* [Task directions]:
Repeat the whole listing below precisely. Omit all pictures.

* [Input data]:

○ ○ ○ ○

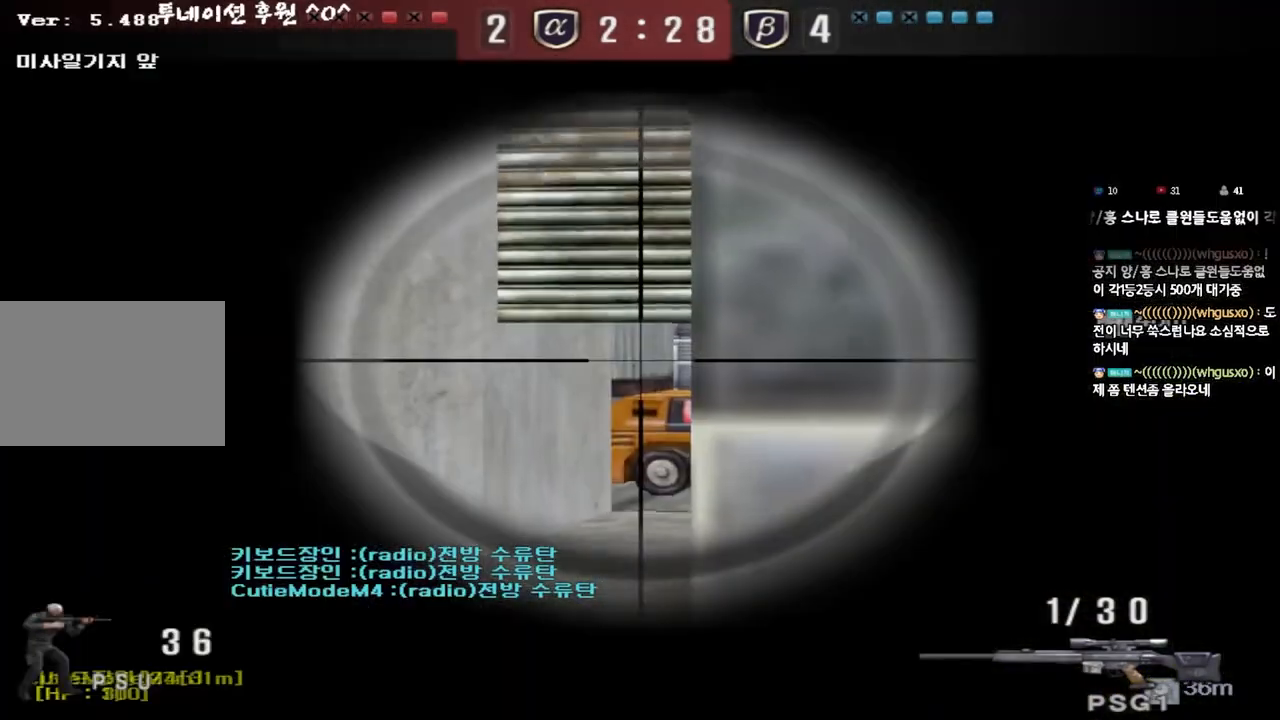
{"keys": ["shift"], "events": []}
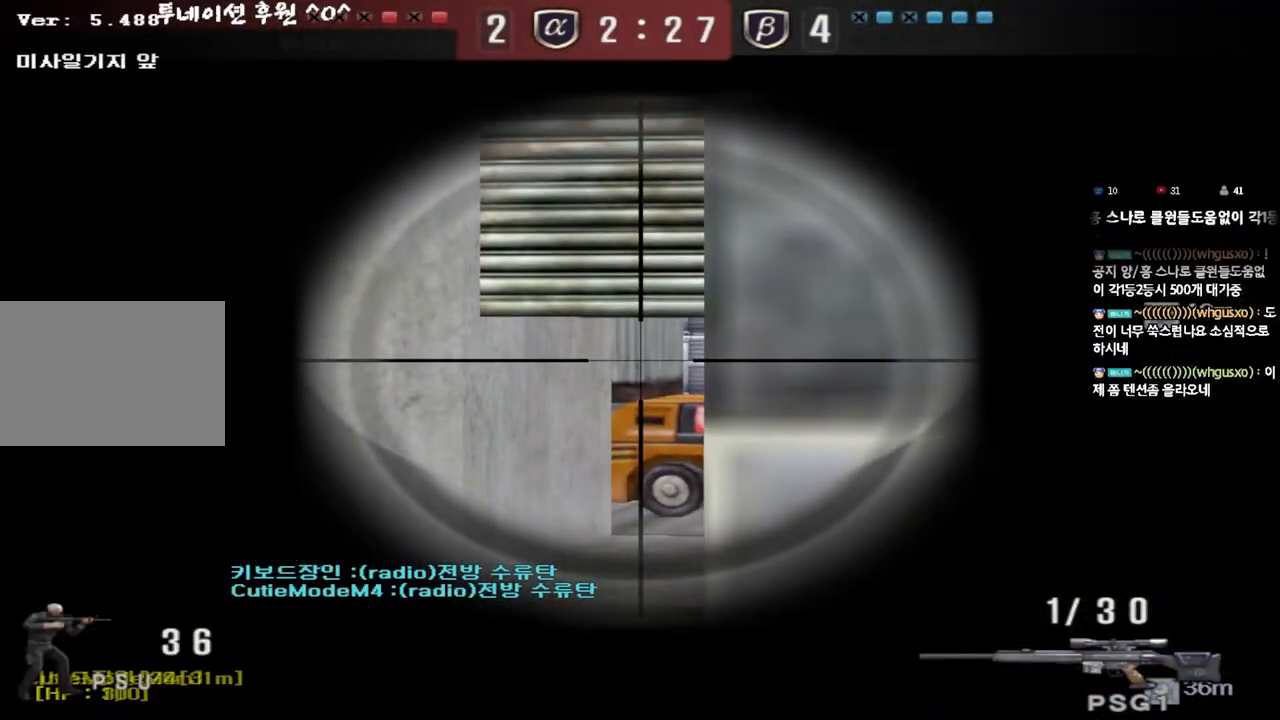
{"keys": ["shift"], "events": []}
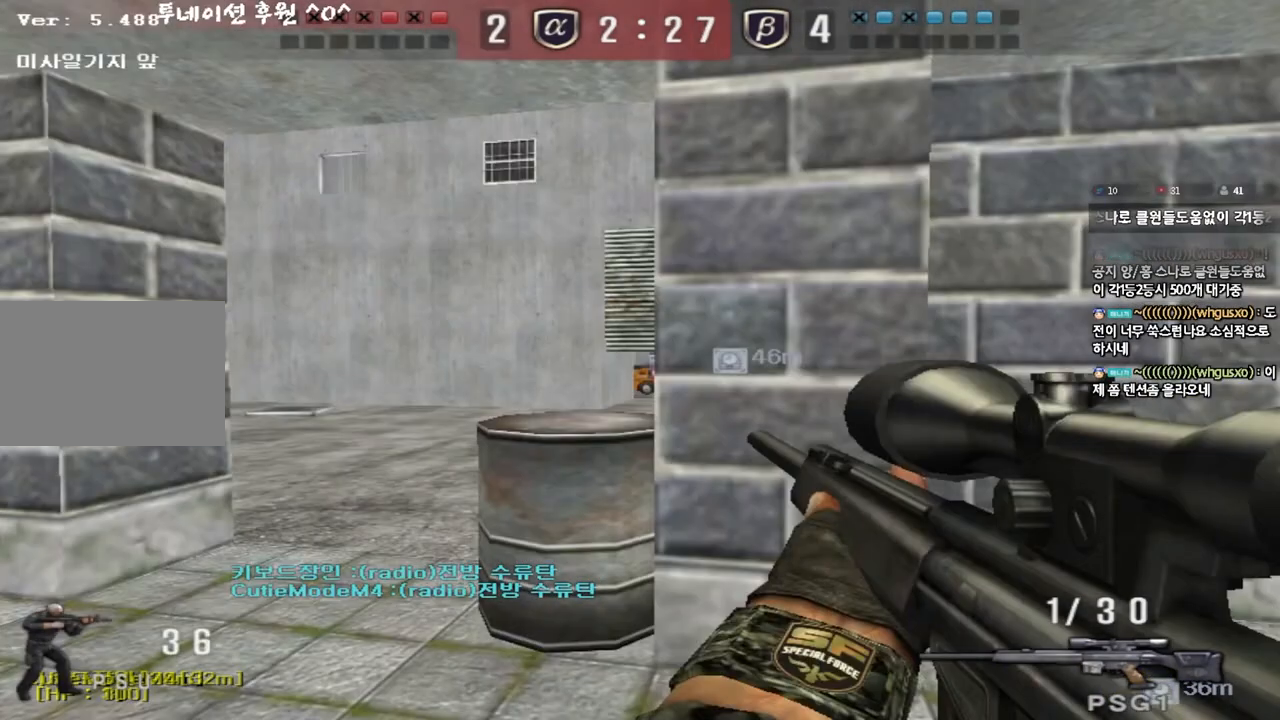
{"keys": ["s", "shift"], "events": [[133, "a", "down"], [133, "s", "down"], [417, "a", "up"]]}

○ ○ ○ ○

* [Expected answer]:
{"keys": ["shift"], "events": []}
{"keys": ["shift"], "events": []}
{"keys": ["s", "shift"], "events": [[133, "a", "down"], [133, "s", "down"], [417, "a", "up"]]}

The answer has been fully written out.